TEXT BLOCK:

++++++

The notion web elements are critical for perceiving websites in a glance was supported in the second study, where the size and resolution of websites were systematically manipulated. The results demonstrated that when the size of the stimulus decreased, sensitivity for detecting websites was diminished with the exception of search websites. Search websites typically lacked pictures and had other distinct visual attributes such as a high proportion of white and blue pixels that appear to have been resilient to decreases in stimulus size. However, for news, shopping, and social networks/blogs, decreases in stimulus size profoundly affected sensitivity, probably because the small stimulus sizes reduced the distinguishability of local features, such as pictures, text, or other web elements. This provided evidence that web elements were likely significant contributors to the detection of websites in this research. We performed several supplementary analyses of our stimulus set, including quantifying the average number of black, white, red, green, and blue pixels per website category and the average number of pictures of people and other objects per website category. The supplementary analyses and the original stimulus set may be downloaded from https://scholarworks.sjsu.edu/psych_pub/28/.

Overall, this research provides support for the idea that participants use local features or web elements, such as pictures and their content, for detecting news websites, shopping websites, and social networks/blogs. The duration of the SOAs for each type of website in this study would support the processing of a few local features, which was likely sufficient to detect targets during the RSVP streams. How search websites were detected was less clear. It is plausible that both web elements found on websites, or the global features of search websites, may have contributed to their detection.

It is interesting that participants could detect category targets of websites with above chance accuracy with such brief exposures. This strongly suggests that participants have schematic representations of websites for these particular genres. Additionally, this implies that such schemas are not necessarily unique to specific websites in the genre. For instance, if a user has a conceptual model of a shopping website, their model would be applicable to multiple shopping websites, like eBay or Amazon, instead of only a specific shopping website.

++++++

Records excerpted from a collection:
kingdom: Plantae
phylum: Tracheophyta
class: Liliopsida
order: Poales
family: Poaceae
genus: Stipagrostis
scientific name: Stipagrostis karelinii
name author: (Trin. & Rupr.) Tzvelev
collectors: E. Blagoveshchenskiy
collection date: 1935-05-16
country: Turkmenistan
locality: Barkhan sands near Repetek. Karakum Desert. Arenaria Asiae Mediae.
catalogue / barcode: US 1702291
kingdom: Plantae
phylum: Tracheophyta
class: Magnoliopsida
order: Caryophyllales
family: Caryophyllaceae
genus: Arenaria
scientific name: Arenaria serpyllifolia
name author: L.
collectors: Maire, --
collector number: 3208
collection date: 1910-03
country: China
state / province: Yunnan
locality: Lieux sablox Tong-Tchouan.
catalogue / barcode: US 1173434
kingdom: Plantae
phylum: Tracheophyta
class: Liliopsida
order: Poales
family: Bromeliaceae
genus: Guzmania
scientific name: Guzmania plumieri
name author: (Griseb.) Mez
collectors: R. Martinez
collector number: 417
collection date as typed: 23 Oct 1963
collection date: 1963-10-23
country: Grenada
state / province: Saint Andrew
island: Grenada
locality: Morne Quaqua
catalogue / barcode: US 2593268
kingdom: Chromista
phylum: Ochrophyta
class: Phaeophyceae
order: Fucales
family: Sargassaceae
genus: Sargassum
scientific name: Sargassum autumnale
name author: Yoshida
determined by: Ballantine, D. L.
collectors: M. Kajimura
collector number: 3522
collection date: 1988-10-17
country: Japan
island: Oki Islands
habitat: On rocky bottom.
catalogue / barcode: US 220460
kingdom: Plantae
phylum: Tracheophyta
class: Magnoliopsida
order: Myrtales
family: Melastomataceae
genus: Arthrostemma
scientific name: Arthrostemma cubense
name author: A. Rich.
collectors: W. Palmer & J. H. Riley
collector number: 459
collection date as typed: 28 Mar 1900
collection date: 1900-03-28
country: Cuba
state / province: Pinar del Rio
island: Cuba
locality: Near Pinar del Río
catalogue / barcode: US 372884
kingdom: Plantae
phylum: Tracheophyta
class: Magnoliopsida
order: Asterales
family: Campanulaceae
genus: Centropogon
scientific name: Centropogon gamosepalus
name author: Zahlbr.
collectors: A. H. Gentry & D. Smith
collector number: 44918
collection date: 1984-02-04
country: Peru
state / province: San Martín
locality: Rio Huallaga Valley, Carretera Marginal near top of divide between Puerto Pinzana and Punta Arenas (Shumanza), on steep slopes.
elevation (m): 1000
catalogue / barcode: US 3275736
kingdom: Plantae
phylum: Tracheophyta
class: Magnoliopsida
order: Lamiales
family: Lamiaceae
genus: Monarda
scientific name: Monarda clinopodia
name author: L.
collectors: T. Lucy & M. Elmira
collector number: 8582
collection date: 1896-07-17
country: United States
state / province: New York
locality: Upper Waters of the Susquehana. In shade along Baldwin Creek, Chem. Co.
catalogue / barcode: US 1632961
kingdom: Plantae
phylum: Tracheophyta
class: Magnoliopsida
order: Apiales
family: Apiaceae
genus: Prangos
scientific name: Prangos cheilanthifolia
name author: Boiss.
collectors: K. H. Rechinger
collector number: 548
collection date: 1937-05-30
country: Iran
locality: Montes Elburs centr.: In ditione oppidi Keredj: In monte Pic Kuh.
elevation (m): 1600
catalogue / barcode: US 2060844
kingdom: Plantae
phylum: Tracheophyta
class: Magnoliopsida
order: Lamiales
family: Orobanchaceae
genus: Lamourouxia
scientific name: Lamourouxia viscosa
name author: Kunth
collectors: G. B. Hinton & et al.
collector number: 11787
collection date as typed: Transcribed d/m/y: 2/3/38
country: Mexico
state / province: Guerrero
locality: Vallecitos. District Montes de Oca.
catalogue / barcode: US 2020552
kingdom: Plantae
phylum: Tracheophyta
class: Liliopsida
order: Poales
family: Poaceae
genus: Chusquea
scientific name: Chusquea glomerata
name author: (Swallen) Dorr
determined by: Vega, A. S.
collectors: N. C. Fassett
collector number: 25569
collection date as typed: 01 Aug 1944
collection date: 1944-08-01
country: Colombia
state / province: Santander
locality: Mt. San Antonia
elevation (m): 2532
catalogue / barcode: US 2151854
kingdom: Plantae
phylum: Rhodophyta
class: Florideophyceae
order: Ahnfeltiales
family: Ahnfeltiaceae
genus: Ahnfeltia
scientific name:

++++++

REQUIRED ACTION 1: Please reproduce the passage on website detection between "Overall, this research" and "to their detection.", inclusive.
REQUIRED ACTION 2: In the passage on website detection, which category of website kept its detection sensitivity when stimulus size was decreased?
REQUIRED ACTION 3: Write what comes next in the passage on website detection, starting after its final sentence.

EXERCISE RESULT 1:
Overall, this research provides support for the idea that participants use local features or web elements, such as pictures and their content, for detecting news websites, shopping websites, and social networks/blogs. The duration of the SOAs for each type of website in this study would support the processing of a few local features, which was likely sufficient to detect targets during the RSVP streams. How search websites were detected was less clear. It is plausible that both web elements found on websites, or the global features of search websites, may have contributed to their detection.

EXERCISE RESULT 2: Search websites.

EXERCISE RESULT 3:
This research also suggests that conceptual information about websites can be extracted from small screenshots with, in some cases, subpar resolution. These findings are directly applicable to interfaces that use thumbnails of websites, such as smartphones or web browsers that display favorite or frequently visited websites. The SOAs, presentation times, stimulus sizes, and stimulus resolutions provide some guidance about the image quality and display rate necessary to facilitate rapid scanning of thumbnails and how variations may affect user performance.

Our results suggest that both global and local aspects of websites need to be taken into consideration during product development life cycles. This research, in conjunction with previous research on first impressions of websites, illustrates that a multitude of information, such as the quality of the website and other semantic information, can be perceived from websites within a glance. This information ranges from global characteristics of web pages (e.g., visual appeal) to specific elements found on web pages (e.g., pictures). Research has shown that such quick judgments are stable for extended viewing durations and it may be posited that extracted semantic information can influence user behavior during extended interaction. Designers and developers may need to consider perception and conceptualizations of websites from the first glance to extended periods of interaction. If designers and developers ignore early perceptual and conceptual aspects of websites, they may be handicapping the usability and interaction of the website in later interactions by ignoring information gleaned much earlier.